Program 3: Nocturne + Strange Weather

Peggy Ahwesh

Ahwesh’s Nocturne is a horror movie stripped down to its barest elements; Ahwesh and Margie Strosser’s Strange Weather is a Warholian riff on reality television assumed by many who first saw it to be a documentary.

DIRECTOR
Peggy Ahwesh
COUNTRY
USA
RUNTIME
80 minutes

A woman drags a male corpse across a lawn then buries him in a shallow grave, and her victim returns, like a thought repressed, to haunt her. Peggy Ahwesh’s Nocturne is a curious act of translation, a work based on a review she’d read of Mario Bava’s gothic chiller The Whip and the Body, resulting in a horror movie stripped down to its barest elements. The genre’s usual trappings have all but evaporated, and left behind is a potent distillation of its unnerving, paranormal moods. This minimalist orientation is mirrored in the look of the film as well, where barely there Pixelvision interludes serve as the ghostly counterpoint to its celluloid sequences. In contrast to the oneiric sensibility of Nocturne, Strange Weather—about four crack addicts holed up in a Florida motel room as a hurricane swirls on the horizon—was assumed by many who first saw it to be a documentary. A Warholian riff on reality television, Ahwesh and Margie Strosser’s collaboration fully exploits the proximate scale so often associated with Pixelvision, granting the goings-on a fascinating air of torpid anxiety.

Nocturne
Peggy Ahwesh, USA, 1998, 16mm, 30m

Strange Weather
Peggy Ahwesh & Margie Strosser, USA, 1993, 50m

Programmer Thomas Beard on Pixelvision, the “Underappreciated Flipside of ’90s Indie Cinema”:

I bought a PXL 2000 on eBay years ago, back when I was in college, but unfortunately I could never get it to work. The Pixelvision camera was kind of legendary, a plastic camcorder for kids put out by Fisher-Price in the late ’80s that recorded its ghostly, low-res images onto a regular audio cassette. As a toy, the PXL 2000 was rather a bust, yanked from the shelves after only a year—they were too expensive, they were temperamental—but the story of Pixelvision doesn’t end there. It had a look like nothing else, a dreamy visual texture, fuzzy as a faded memory, and the format had a surprise second act in the hands of experimental filmmakers, who used the device to shoot some truly remarkable movies, like Michael Almereyda’s Nadja, a wry riff on the vampire picture, or Sadie Benning’s teenage bedroom tapes, which, in my estimation, are among the most moving and imaginative records of queer adolescence ever made.

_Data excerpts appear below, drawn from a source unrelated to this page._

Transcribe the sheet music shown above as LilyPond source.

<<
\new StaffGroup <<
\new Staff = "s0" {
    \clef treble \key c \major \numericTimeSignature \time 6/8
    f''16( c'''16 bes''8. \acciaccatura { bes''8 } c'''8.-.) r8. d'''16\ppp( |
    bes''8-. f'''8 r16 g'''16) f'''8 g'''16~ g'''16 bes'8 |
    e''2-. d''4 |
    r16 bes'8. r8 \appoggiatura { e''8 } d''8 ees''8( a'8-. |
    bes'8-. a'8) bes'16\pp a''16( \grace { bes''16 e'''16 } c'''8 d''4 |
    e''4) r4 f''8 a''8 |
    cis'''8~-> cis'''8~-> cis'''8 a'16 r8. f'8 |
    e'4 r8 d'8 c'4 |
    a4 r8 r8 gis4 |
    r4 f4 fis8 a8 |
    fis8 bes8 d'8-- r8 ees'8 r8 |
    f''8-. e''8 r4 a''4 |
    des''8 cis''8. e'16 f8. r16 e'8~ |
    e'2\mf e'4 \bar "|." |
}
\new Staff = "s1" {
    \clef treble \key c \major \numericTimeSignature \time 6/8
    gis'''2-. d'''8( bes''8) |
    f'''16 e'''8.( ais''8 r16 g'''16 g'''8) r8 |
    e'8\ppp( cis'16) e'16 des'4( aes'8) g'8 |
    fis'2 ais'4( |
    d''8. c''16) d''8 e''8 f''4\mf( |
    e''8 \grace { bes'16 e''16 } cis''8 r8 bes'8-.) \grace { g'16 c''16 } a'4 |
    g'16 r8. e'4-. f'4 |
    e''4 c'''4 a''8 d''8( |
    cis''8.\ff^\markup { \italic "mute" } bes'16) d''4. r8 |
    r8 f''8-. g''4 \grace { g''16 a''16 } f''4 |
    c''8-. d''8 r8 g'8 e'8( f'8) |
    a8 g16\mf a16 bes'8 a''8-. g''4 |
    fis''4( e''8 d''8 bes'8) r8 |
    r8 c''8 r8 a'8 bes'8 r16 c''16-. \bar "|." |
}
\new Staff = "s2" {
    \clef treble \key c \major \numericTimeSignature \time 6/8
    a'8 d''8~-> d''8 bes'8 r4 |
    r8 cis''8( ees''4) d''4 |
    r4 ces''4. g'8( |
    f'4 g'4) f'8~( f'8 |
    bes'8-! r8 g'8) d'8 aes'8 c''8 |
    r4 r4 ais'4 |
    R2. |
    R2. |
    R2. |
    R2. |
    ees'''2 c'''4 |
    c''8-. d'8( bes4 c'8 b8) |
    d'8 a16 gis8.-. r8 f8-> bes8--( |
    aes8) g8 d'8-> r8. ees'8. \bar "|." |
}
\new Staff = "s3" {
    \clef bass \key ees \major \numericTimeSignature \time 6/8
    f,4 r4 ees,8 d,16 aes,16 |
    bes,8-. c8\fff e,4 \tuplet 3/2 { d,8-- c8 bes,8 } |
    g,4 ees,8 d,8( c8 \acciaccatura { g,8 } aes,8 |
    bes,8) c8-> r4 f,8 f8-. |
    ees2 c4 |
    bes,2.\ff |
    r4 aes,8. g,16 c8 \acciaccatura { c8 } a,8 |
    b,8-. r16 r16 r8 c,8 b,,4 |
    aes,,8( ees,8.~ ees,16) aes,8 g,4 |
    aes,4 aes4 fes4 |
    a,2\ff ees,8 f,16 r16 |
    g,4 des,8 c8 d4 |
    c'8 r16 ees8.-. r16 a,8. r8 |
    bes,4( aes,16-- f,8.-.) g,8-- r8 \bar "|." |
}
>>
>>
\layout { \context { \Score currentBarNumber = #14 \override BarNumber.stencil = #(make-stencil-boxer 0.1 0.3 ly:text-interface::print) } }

Over the years there have been a number of one-off Pixelvision screenings, but nothing this comprehensive, and many of the titles aren’t currently available on DVD or Netflix, so if you’re intrigued by the curious afterlife of the PXL 2000 and the challenging, strangely beautiful films it captured, now’s the time to check them out. Think of this series as the underappreciated flipside of ’90s independent cinema.